Files
ik_llama.cpp/github-data/pull_requests/277 - Attempt to improve FlashMLA on the CPU.md
2025-07-23 13:31:53 +02:00

4.3 KiB

🔀 #277 - Attempt to improve FlashMLA on the CPU

Author ikawrakow
State Closed
Created 2025-03-22
Updated 2025-03-23

Description

@saood06 Can you try if this works better for your setup with -mla 3 -fa? Thanks.

There is a faster path for TG with FA and mla=1,3. But it only gets taken if some values are a multiple of the number of threads. This PR changes the implementation to also take the fast path when this is not the case.
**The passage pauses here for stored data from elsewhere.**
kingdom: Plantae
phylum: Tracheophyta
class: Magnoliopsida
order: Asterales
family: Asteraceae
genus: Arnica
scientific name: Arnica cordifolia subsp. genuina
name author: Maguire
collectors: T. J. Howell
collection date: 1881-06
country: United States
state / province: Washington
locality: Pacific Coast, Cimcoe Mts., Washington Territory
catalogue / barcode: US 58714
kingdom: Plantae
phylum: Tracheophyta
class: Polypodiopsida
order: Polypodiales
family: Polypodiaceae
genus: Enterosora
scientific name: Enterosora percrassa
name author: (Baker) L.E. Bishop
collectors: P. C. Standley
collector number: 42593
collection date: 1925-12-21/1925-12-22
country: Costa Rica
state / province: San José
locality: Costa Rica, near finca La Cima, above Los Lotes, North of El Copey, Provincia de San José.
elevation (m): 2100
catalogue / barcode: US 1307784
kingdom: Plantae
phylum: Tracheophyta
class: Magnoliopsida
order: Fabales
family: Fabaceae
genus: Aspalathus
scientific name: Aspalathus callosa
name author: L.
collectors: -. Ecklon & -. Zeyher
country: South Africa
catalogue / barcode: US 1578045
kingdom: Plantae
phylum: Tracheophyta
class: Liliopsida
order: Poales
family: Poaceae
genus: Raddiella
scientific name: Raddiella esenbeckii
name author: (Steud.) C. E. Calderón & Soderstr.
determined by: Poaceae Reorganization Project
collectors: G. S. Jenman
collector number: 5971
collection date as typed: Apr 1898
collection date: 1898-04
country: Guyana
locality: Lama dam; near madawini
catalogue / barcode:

On a 32-core AVX2 system I observe some speedup with 24 and 48 threads compared to main, so would be curious to know if this also improves things on a dual-socket system.


💬 Conversation

👤 saood06 commented the 2025-03-22 at 10:59:25:

I'll test this with sweep-bench after the other 5 tests finish, as these tests take a long time and I'm stepping away from my desk right now.


👤 saood06 commented the 2025-03-23 at 01:12:52:

@ikawrakow

performance_comparison_tg

And also here's PP since it was generated anyway

performance_comparison_pp

It seems a bit better (not counting the dips), but also far less dippy.

Raw results for just the new one (the other two results can be found here:

PP TG N_KV T_PP s S_PP t/s T_TG s S_TG t/s
512 128 0 48.754 10.50 40.043 3.20
512 128 512 56.433 9.07 43.464 2.94
512 128 1024 60.712 8.43 44.910 2.85
512 128 1536 61.807 8.28 47.010 2.72
512 128 2048 65.382 7.83 46.706 2.74
512 128 2560 70.156 7.30 51.438 2.49
512 128 3072 75.558 6.78 53.727 2.38
512 128 3584 78.041 6.56 50.177 2.55
512 128 4096 84.688 6.05 58.306 2.20
512 128 4608 85.242 6.01 63.003 2.03
512 128 5120 91.160 5.62 54.252 2.36
512 128 5632 93.483 5.48 65.675 1.95
512 128 6144 98.880 5.18 67.585 1.89
512 128 6656 100.640 5.09 57.896 2.21
512 128 7168 107.185 4.78 72.212 1.77
512 128 7680 108.857 4.70 74.564 1.72
512 128 8192 115.826 4.42 61.616 2.08
512 128 8704 113.650 4.51 79.637 1.61
512 128 9216 122.627 4.18 81.836 1.56
512 128 9728 126.315 4.05 66.243 1.93
512 128 10240 128.907 3.97 86.488 1.48
512 128 10752 130.635 3.92 89.207 1.43
512 128 11264 136.390 3.75 69.141 1.85
512 128 11776 139.686 3.67 93.714 1.37
512 128 12288 144.628 3.54 96.818 1.32
512 128 12800 145.450 3.52 72.717 1.76
512 128 13312 151.784 3.37 100.625 1.27
512 128 13824 152.003 3.37 103.557 1.24
512 128 14336 154.965 3.30 76.980 1.66
512 128 14848 158.545 3.23 107.938 1.19
512 128 15360 166.232 3.08 110.376 1.16
512 128 15872 164.796 3.11 81.677 1.57

👤 ikawrakow commented the 2025-03-23 at 06:28:14:

Thank you for these results.

I'll look into the performance dips, but it is kind of tricky. When the work to be done is not evenly dividable between the threads, there will always be a slightly lower performance. But yes, I'm somewhat surprised that the performance dips are so large.